* [What is being asked]: Could you quote the whole passage on Web Audio buffers and channels below, word for word?
Start of Document text
Because the Web Audio API is designed for processing, it exposes only planar buffers. It uses the planar format but converts the audio to the interleaved format when it sends it to the sound card for playback. Conversely, when the API decodes an MP3, it starts with the interleaved format and converts it to the planar format for processing.

Audio channels

Each audio buffer may contain different numbers of channels. Most modern audio devices use the basic mono (only one channel) and stereo (left and right channels) settings. Some more complex sets support surround sound settings (like quad and 5.1), which can lead to a richer sound experience thanks to their high channel count. We usually represent the channels with the standard abbreviations detailed in the table below:

Name Channels
Mono 0: M: mono
Stereo 0: L: left 1: R: right
Quad 0: L: left 1: R: right 2: SL: surround left 3: SR: surround right
5.1 0: L: left 1: R: right 2: C: center 3: LFE: subwoofer 4: SL: surround left 5: SR: surround right

Up-mixing and down-mixing

When the numbers of channels of the input and the output don't match, up-mixing, or down-mixing, must be done. The following rules, controlled by setting the AudioNode.channelInterpretation property to speakers or discrete, apply:

Interpretation Input channels Output channels Mixing rules
speakers 1 (Mono) 2 (Stereo) Up-mix from mono to stereo.
End of Document text
Start of Provided material
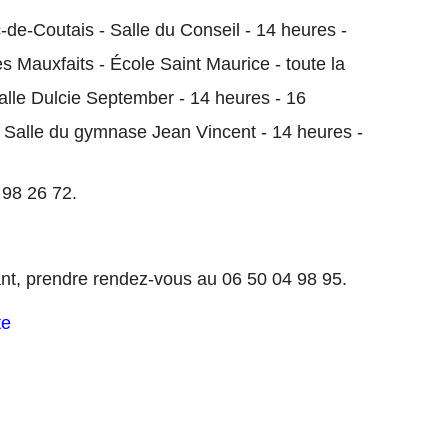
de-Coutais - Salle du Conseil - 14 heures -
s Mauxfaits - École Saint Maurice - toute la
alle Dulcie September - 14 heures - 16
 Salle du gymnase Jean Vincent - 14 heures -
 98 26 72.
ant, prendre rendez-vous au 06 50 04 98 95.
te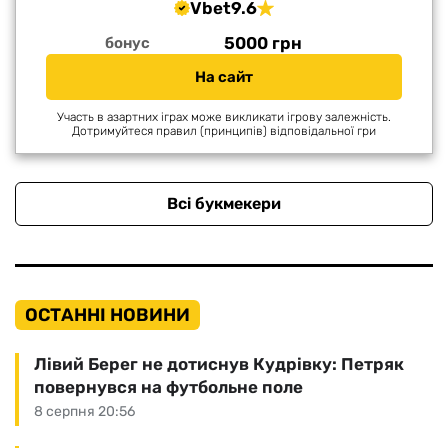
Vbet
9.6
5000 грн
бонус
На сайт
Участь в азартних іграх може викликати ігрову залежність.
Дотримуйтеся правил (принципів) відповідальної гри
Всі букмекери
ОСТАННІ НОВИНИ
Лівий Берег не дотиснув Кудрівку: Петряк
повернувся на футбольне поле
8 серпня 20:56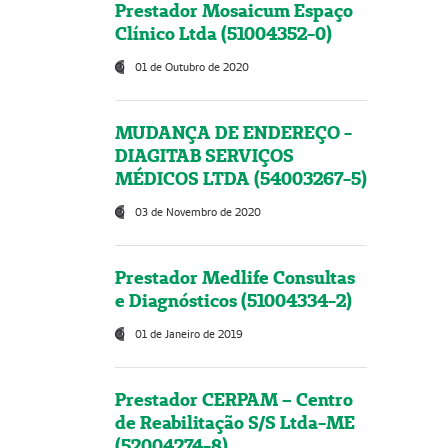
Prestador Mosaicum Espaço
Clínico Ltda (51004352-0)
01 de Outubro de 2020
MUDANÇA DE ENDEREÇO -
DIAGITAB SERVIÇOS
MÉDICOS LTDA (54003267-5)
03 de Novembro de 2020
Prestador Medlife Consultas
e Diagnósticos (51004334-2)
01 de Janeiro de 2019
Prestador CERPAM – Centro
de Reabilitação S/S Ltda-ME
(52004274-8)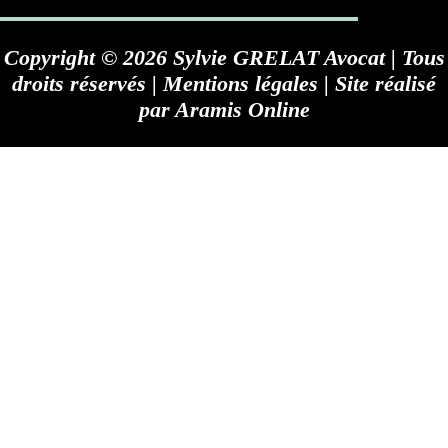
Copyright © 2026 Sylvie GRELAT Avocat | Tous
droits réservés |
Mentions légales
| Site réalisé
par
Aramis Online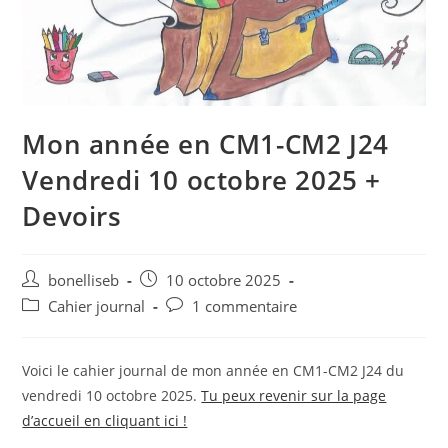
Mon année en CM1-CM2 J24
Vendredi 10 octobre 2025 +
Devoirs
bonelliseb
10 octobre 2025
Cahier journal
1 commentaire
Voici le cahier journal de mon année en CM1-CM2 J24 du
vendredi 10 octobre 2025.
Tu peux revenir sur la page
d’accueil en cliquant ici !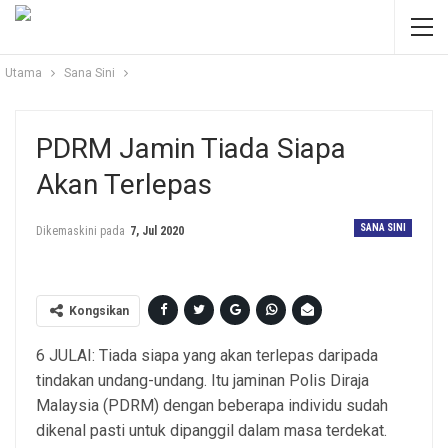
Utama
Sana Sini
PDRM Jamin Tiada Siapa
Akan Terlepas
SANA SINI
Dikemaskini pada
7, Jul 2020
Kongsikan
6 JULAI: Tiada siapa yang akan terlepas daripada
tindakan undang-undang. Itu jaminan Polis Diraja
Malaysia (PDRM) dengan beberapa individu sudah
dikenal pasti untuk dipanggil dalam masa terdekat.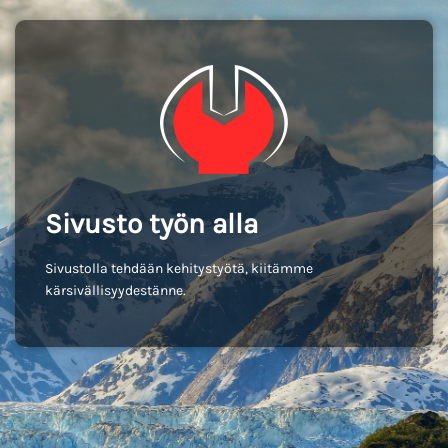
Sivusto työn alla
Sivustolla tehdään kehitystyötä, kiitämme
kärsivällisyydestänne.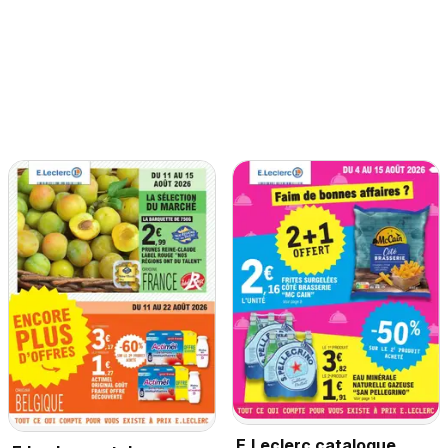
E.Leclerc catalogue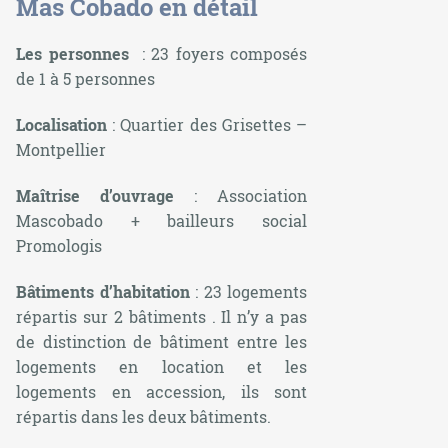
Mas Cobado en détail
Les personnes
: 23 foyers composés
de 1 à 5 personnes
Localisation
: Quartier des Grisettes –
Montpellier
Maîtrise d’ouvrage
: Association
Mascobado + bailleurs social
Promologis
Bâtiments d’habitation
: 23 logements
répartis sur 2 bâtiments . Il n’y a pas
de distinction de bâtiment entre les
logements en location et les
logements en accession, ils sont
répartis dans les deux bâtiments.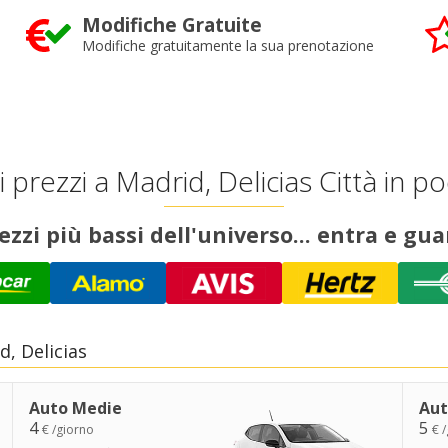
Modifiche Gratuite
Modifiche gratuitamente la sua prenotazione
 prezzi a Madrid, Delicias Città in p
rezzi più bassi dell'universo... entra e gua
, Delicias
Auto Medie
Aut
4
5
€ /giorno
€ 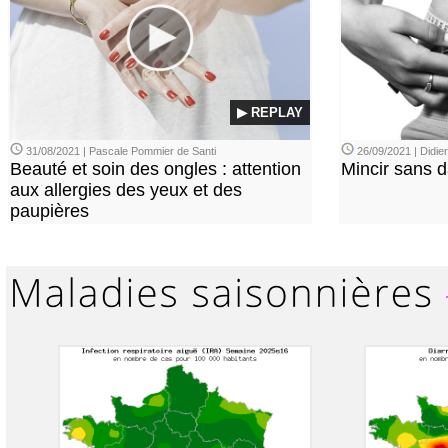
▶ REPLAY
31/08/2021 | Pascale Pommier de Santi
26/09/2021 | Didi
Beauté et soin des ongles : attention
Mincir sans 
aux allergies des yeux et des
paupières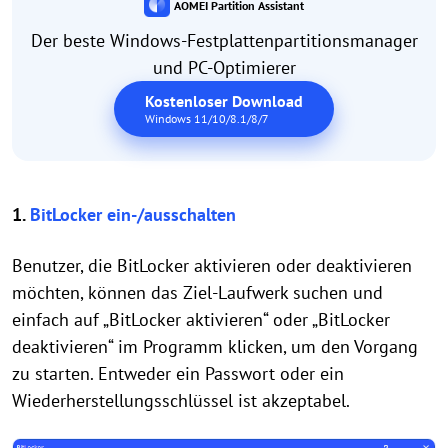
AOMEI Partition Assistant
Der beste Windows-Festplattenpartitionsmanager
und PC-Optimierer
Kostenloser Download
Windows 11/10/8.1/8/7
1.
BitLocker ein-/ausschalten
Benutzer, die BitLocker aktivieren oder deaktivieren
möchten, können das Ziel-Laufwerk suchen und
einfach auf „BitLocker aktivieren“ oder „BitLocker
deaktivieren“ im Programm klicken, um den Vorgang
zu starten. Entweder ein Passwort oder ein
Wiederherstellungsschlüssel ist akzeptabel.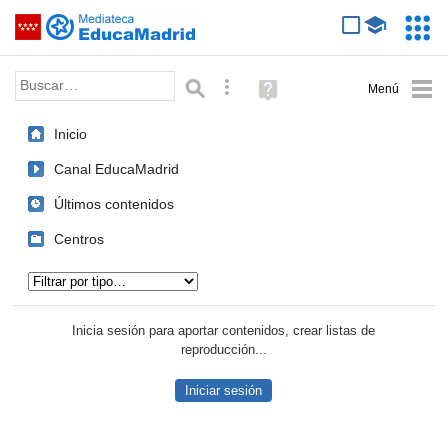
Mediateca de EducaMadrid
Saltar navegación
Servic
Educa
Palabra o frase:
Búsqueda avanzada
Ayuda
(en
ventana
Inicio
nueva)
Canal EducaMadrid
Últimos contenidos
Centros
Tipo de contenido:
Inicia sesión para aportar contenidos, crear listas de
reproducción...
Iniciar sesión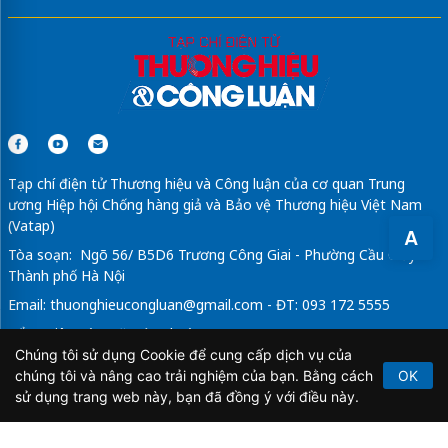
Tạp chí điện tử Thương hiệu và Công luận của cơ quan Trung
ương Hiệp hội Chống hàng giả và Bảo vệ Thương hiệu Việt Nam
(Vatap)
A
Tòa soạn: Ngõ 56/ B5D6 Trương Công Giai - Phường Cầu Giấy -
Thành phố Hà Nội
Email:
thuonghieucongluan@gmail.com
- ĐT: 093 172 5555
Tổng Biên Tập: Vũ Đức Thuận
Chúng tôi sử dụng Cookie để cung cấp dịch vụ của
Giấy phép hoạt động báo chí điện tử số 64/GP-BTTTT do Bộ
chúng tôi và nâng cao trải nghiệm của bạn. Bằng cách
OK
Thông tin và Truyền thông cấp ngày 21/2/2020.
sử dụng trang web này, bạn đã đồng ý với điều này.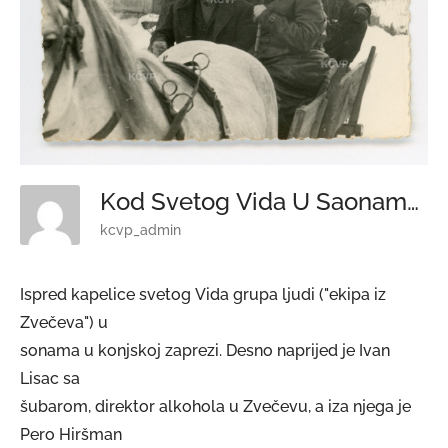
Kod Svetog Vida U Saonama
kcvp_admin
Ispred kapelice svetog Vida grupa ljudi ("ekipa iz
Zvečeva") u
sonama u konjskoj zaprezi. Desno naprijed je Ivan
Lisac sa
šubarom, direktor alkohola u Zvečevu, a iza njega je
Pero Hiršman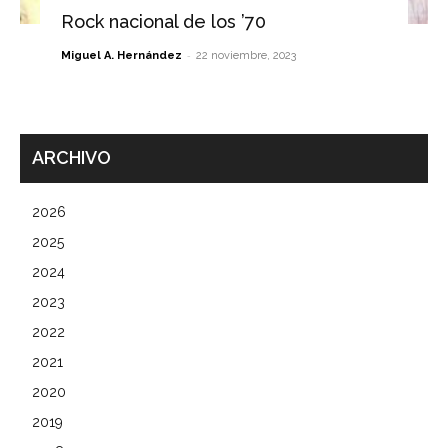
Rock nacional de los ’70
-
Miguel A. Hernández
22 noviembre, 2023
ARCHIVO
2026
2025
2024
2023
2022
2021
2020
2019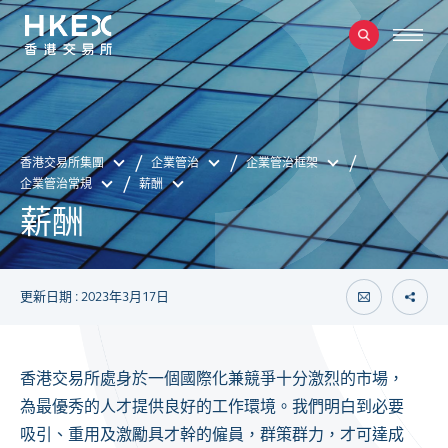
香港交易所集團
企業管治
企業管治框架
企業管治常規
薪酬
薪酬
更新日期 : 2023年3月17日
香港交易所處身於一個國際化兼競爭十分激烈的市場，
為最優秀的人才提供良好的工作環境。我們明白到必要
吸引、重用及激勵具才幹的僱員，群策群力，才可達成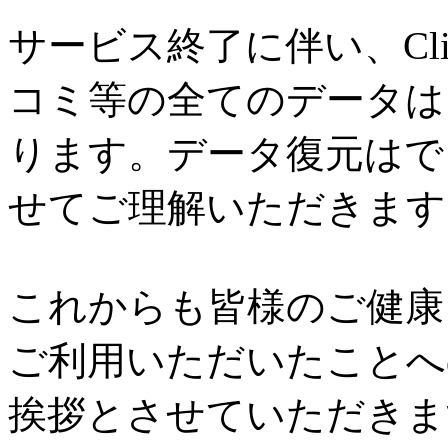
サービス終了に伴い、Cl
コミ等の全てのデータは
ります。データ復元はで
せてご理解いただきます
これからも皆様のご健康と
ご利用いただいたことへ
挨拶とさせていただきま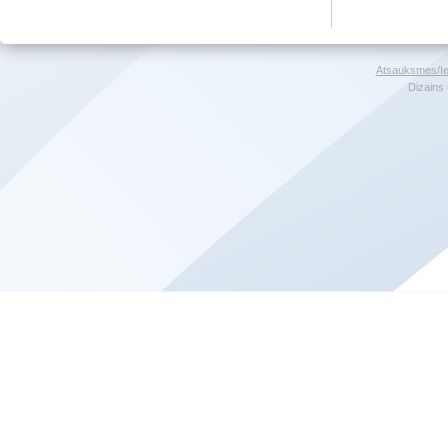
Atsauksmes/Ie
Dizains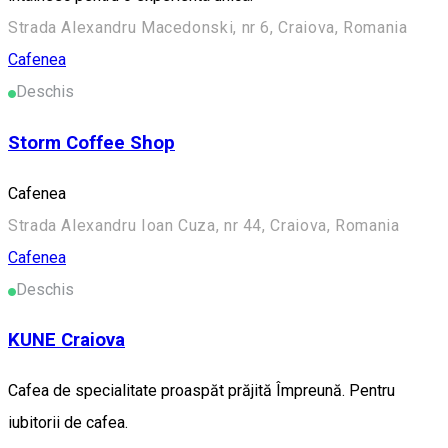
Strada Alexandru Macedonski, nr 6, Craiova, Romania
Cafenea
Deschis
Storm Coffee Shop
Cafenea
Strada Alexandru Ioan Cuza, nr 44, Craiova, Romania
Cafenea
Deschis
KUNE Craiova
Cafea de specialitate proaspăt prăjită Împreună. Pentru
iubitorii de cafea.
End of Provided material
* [Task solution]:
Because the Web Audio API is designed for processing, it exposes only planar buffers. It uses the planar format but converts the audio to the interleaved format when it sends it to the sound card for playback. Conversely, when the API decodes an MP3, it starts with the interleaved format and converts it to the planar format for processing.

Audio channels

Each audio buffer may contain different numbers of channels. Most modern audio devices use the basic mono (only one channel) and stereo (left and right channels) settings. Some more complex sets support surround sound settings (like quad and 5.1), which can lead to a richer sound experience thanks to their high channel count. We usually represent the channels with the standard abbreviations detailed in the table below:

Name Channels
Mono 0: M: mono
Stereo 0: L: left 1: R: right
Quad 0: L: left 1: R: right 2: SL: surround left 3: SR: surround right
5.1 0: L: left 1: R: right 2: C: center 3: LFE: subwoofer 4: SL: surround left 5: SR: surround right

Up-mixing and down-mixing

When the numbers of channels of the input and the output don't match, up-mixing, or down-mixing, must be done. The following rules, controlled by setting the AudioNode.channelInterpretation property to speakers or discrete, apply:

Interpretation Input channels Output channels Mixing rules
speakers 1 (Mono) 2 (Stereo) Up-mix from mono to stereo.